**Task goal:**
Look through the data below. Show each line where the string "lines" occurs.

Start of Source data

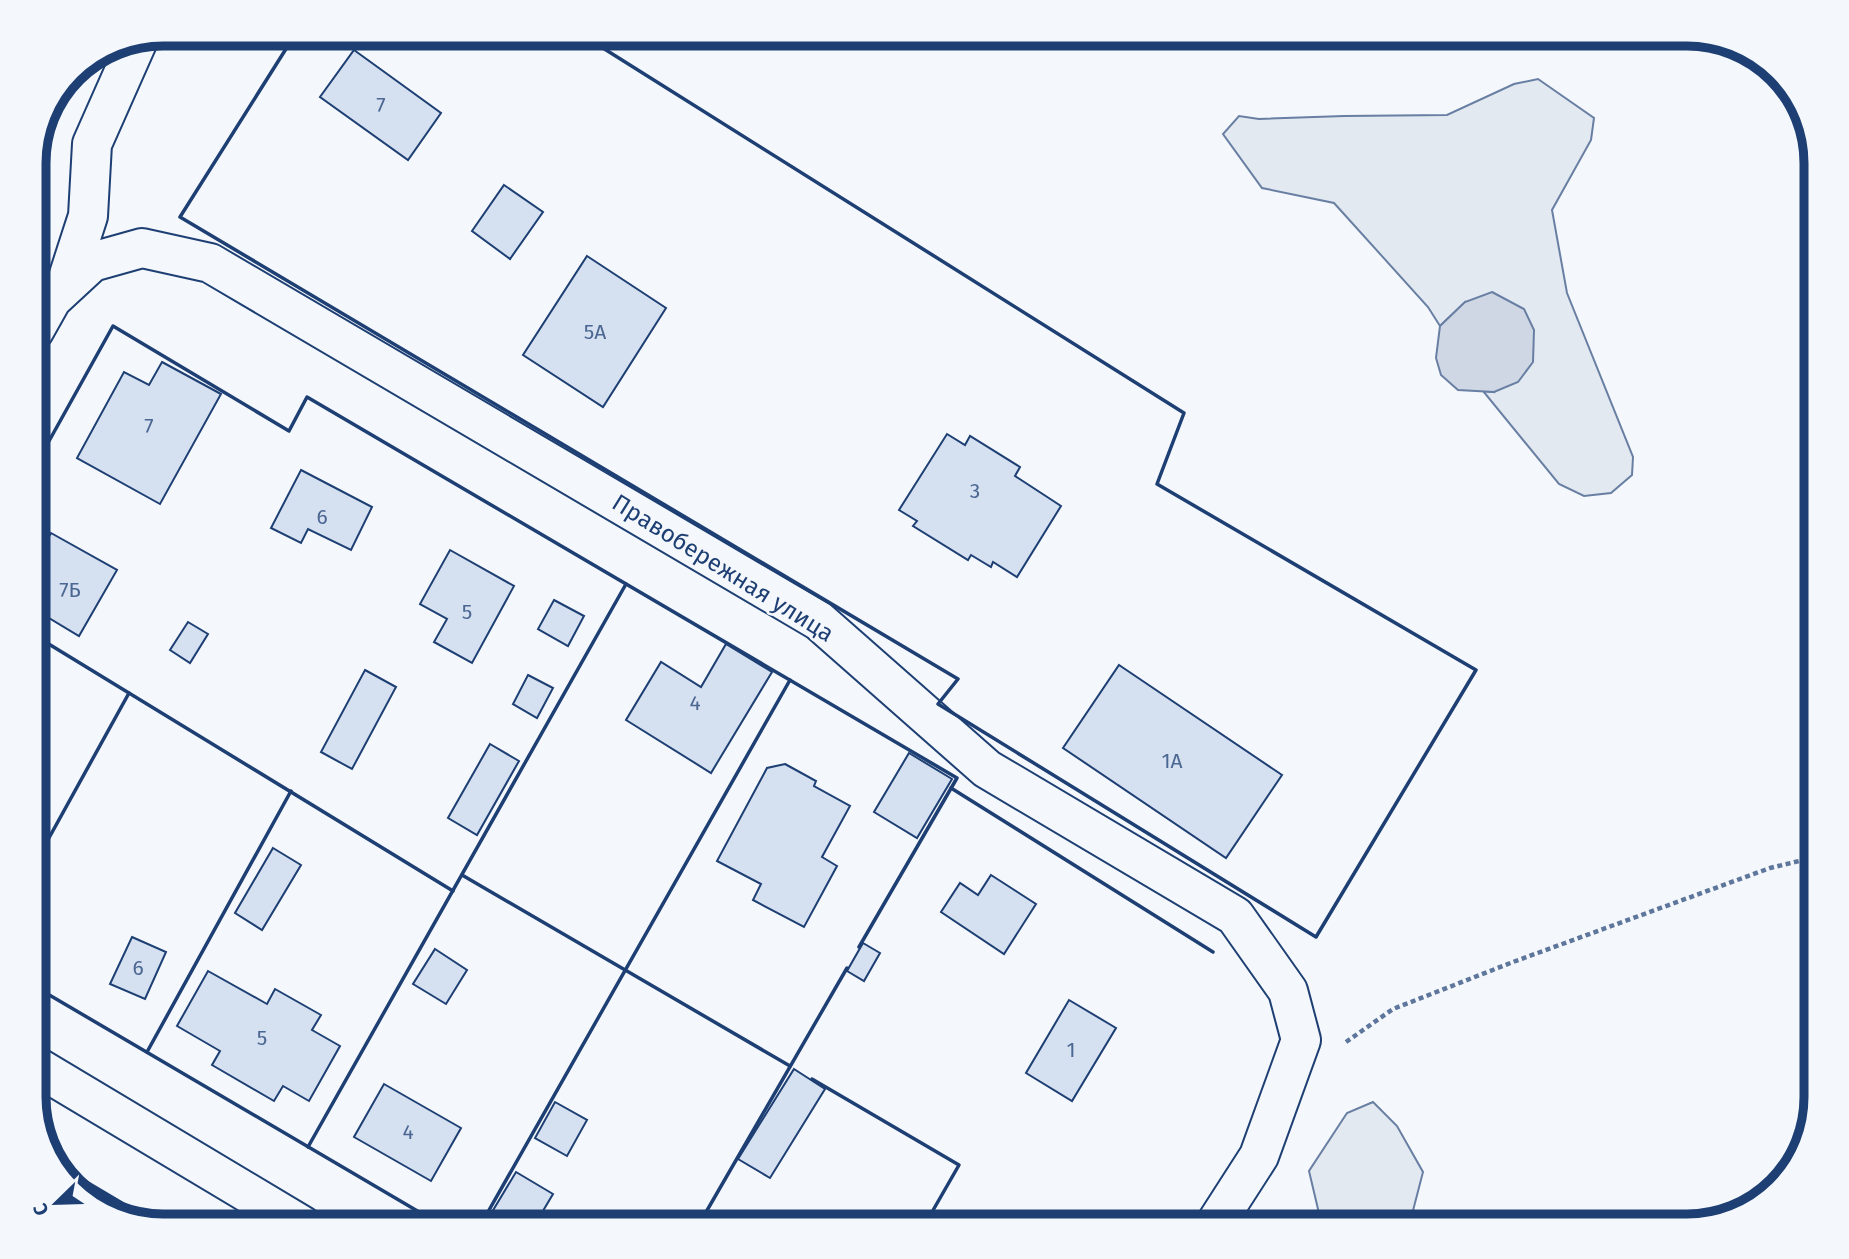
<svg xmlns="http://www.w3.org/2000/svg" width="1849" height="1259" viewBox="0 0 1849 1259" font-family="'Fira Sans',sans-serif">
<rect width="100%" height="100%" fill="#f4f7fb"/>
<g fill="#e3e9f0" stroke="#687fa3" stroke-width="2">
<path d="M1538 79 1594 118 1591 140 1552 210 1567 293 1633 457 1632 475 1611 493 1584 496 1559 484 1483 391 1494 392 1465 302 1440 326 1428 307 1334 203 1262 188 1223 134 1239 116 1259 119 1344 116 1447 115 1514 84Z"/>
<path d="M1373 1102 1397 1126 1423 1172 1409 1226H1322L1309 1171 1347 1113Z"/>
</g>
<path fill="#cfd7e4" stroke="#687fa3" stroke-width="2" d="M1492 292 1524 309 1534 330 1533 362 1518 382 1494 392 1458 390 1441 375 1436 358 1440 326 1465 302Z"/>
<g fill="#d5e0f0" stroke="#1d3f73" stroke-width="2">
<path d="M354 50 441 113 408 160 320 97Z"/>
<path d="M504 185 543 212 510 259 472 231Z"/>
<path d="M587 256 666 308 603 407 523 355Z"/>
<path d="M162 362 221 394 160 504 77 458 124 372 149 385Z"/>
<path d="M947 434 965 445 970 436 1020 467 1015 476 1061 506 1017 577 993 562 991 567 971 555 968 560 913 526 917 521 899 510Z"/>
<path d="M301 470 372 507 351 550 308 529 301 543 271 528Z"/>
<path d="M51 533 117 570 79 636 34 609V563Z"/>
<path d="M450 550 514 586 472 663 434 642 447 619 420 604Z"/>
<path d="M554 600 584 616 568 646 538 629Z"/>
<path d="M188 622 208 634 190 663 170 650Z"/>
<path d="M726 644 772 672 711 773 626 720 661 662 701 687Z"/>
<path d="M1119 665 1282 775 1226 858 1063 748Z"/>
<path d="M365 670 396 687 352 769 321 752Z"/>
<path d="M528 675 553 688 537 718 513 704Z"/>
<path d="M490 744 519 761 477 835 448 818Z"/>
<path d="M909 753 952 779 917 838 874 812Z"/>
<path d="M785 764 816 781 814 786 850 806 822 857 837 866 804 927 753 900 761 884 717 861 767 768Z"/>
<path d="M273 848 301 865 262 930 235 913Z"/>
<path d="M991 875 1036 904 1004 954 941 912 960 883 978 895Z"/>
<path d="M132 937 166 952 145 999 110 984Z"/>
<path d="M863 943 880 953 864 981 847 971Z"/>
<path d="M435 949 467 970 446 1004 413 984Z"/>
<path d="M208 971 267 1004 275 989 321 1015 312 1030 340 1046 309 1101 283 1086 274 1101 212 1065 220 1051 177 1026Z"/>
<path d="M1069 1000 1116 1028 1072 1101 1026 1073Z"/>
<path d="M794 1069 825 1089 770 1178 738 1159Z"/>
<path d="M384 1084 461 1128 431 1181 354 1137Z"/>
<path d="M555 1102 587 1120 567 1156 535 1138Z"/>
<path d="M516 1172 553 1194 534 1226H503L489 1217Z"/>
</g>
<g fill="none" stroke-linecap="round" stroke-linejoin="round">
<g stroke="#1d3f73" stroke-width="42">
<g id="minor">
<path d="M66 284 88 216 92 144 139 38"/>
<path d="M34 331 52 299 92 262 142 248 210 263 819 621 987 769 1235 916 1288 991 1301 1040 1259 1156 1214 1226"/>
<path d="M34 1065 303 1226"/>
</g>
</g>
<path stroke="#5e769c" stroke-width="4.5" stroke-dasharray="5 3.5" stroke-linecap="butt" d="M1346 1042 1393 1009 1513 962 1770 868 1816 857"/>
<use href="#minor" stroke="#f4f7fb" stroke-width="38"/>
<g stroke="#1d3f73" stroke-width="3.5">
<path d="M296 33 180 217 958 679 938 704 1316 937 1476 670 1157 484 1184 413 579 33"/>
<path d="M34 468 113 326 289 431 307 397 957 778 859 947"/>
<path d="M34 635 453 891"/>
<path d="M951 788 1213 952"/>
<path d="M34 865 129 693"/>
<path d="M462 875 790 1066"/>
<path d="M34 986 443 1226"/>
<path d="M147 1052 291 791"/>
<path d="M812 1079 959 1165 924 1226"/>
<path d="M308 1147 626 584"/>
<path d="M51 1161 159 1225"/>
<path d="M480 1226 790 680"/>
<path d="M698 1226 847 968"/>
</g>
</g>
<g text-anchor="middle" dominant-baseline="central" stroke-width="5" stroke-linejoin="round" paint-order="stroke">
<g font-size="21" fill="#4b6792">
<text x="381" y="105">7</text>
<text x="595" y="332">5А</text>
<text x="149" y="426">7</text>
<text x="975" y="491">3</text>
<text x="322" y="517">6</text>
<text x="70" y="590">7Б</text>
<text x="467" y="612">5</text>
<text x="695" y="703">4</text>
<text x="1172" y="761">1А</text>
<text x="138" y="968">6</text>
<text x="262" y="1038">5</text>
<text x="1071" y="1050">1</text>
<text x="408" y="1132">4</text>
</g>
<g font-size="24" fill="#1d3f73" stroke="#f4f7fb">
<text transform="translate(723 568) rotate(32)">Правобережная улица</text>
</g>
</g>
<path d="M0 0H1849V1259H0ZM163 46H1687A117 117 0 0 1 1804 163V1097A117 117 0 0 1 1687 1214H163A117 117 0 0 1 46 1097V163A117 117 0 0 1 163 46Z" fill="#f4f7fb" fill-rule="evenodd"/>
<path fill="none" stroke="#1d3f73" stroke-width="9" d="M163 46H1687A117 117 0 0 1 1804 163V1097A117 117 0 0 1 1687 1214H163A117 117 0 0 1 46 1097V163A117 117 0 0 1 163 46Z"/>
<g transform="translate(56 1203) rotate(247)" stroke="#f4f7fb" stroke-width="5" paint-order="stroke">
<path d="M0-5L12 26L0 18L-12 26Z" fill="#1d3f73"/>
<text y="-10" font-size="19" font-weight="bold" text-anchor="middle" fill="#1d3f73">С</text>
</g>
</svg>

End of Source data
Start of Source data

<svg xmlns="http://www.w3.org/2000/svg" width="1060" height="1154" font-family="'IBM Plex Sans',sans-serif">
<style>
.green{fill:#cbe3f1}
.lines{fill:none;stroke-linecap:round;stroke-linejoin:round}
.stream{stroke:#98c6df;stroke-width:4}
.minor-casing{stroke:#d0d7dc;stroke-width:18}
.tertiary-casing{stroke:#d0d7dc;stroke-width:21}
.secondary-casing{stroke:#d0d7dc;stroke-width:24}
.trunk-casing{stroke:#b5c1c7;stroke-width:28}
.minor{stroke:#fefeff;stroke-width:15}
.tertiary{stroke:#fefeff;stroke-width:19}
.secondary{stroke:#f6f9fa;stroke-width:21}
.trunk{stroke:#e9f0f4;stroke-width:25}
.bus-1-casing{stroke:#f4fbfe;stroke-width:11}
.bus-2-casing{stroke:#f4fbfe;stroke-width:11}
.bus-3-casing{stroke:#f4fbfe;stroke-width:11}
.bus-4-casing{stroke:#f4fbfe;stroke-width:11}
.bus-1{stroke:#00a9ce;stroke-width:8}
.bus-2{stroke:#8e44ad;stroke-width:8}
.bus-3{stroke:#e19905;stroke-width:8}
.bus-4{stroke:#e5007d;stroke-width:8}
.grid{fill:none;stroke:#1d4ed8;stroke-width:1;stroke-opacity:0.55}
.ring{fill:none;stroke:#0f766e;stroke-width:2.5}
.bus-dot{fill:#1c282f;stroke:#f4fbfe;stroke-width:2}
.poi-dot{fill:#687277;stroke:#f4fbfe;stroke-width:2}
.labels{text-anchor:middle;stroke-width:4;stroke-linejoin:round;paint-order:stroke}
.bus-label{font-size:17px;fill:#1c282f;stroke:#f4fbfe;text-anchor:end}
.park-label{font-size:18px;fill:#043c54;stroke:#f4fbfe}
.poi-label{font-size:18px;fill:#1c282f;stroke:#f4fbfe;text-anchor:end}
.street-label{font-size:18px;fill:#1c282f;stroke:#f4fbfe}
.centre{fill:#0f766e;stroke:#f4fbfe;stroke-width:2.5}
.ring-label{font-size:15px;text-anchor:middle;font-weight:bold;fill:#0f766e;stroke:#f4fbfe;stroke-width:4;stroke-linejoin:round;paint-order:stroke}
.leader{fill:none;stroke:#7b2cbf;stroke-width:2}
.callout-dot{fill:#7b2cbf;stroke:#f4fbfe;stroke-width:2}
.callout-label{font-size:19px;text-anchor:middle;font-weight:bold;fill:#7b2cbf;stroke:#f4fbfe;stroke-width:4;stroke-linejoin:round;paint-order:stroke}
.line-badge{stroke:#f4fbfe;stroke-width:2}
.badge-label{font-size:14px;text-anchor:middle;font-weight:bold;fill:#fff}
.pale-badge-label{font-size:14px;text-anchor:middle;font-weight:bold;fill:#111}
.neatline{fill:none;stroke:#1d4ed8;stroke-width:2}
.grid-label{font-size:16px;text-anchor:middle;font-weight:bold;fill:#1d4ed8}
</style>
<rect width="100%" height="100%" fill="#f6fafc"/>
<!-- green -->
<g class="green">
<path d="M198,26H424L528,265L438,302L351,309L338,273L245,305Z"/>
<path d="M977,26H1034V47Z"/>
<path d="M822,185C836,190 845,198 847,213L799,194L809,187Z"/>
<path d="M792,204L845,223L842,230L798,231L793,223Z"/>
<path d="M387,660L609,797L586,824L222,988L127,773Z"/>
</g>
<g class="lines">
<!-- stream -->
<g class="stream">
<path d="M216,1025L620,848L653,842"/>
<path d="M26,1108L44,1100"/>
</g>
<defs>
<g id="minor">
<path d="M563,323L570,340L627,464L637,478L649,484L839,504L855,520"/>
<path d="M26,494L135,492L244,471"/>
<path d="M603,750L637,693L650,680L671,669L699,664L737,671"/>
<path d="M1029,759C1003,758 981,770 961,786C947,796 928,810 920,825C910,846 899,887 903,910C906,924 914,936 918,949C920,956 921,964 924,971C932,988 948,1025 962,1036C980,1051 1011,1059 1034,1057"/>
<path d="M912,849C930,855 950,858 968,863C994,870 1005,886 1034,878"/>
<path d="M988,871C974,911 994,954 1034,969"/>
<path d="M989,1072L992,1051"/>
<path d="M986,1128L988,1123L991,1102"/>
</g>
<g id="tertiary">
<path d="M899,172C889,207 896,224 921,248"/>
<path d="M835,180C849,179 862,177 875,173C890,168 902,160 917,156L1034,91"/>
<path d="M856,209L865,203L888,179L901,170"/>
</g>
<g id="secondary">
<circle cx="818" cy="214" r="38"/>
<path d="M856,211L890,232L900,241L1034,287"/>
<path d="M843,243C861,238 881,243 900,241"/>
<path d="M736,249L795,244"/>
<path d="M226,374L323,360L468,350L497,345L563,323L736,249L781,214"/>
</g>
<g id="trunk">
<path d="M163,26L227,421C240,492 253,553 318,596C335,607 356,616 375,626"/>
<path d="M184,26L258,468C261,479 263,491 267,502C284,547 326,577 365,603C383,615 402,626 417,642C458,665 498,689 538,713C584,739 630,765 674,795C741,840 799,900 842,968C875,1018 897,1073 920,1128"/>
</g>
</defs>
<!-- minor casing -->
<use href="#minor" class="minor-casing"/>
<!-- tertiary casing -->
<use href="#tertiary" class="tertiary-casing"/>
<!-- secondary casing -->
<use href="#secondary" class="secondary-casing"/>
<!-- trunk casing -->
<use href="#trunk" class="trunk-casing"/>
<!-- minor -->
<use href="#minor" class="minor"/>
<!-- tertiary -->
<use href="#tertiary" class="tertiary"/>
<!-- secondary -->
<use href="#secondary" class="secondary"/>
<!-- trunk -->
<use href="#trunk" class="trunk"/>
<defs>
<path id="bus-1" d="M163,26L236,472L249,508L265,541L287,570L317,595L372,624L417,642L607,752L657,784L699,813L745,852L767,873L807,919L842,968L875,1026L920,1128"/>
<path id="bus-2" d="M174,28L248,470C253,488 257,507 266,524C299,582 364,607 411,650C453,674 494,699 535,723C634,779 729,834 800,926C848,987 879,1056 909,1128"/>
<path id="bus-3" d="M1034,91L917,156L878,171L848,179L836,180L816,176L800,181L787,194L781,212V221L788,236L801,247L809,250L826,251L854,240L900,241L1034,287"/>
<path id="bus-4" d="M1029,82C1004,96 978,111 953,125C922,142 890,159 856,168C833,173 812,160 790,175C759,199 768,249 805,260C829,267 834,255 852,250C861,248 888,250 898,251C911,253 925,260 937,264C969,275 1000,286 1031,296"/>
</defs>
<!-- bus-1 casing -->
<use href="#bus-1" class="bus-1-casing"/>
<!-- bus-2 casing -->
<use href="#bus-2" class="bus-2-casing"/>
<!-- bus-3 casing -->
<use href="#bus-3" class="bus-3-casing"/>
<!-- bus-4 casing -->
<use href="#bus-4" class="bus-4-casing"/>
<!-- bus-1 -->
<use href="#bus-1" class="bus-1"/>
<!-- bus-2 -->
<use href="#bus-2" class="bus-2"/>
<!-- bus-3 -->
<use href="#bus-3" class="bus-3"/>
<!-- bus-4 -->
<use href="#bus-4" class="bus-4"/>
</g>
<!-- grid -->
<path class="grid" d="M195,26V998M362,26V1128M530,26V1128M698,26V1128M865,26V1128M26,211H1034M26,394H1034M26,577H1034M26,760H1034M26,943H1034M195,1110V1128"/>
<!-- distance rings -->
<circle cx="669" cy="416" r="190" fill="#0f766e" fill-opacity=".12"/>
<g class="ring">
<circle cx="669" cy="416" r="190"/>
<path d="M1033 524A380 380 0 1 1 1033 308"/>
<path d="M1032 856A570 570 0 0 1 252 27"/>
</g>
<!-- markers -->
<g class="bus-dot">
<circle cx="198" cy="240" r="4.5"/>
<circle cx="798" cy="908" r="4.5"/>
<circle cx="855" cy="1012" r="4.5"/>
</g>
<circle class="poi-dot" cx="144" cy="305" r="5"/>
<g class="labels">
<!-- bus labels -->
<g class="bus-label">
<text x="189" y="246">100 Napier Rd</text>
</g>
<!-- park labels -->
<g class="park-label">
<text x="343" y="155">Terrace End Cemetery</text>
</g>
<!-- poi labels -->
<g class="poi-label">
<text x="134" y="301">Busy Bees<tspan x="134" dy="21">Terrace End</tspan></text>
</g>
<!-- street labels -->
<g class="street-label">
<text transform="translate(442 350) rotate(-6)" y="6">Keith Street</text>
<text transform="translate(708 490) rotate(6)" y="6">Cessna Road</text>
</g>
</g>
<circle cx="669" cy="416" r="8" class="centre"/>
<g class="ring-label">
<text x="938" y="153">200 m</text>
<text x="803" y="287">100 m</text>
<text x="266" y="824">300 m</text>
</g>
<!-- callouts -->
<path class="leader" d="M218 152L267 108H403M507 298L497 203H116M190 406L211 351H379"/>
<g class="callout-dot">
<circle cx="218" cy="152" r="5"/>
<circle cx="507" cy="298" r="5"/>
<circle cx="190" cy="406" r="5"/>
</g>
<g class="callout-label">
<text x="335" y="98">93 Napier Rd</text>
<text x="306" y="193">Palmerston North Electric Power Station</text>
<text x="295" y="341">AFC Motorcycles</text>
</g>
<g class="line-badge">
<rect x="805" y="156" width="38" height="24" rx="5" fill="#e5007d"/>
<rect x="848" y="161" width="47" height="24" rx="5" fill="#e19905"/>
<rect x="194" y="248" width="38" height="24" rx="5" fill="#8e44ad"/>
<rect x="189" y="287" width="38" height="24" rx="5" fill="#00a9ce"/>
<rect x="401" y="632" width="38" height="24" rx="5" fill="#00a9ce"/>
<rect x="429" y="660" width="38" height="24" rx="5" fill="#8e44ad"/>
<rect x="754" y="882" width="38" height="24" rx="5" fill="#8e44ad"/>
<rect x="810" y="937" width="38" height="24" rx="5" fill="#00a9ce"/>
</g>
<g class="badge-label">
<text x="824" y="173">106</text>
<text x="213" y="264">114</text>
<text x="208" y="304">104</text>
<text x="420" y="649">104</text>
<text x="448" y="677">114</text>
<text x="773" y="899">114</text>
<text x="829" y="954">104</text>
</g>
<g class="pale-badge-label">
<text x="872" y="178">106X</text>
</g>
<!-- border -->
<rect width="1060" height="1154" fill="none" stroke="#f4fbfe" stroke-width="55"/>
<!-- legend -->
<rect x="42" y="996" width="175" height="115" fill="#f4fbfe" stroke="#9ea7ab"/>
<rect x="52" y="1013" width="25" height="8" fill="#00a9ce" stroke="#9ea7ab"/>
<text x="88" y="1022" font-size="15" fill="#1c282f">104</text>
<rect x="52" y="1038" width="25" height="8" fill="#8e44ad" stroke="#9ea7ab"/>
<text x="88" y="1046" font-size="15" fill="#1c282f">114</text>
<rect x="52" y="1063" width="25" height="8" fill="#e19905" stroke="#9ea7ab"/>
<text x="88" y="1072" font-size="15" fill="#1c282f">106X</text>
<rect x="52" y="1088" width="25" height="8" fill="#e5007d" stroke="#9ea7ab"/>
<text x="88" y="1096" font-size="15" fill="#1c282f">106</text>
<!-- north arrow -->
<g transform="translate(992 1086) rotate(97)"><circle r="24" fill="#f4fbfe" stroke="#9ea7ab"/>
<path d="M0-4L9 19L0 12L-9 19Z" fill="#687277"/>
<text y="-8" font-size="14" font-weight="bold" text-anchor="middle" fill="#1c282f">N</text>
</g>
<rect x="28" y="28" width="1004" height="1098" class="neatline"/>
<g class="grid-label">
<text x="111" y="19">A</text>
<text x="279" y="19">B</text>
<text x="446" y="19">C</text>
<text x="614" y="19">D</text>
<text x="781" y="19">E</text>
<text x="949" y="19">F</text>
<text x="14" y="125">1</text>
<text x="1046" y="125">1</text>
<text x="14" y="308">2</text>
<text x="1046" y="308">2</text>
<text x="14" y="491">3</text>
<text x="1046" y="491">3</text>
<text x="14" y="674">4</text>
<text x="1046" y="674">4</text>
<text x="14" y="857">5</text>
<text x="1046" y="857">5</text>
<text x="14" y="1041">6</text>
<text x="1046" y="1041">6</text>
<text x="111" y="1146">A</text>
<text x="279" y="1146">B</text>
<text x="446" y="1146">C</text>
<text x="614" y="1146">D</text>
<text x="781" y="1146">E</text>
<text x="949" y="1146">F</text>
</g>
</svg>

End of Source data

**Exercise solution:**
.lines{fill:none;stroke-linecap:round;stroke-linejoin:round}
<g class="lines">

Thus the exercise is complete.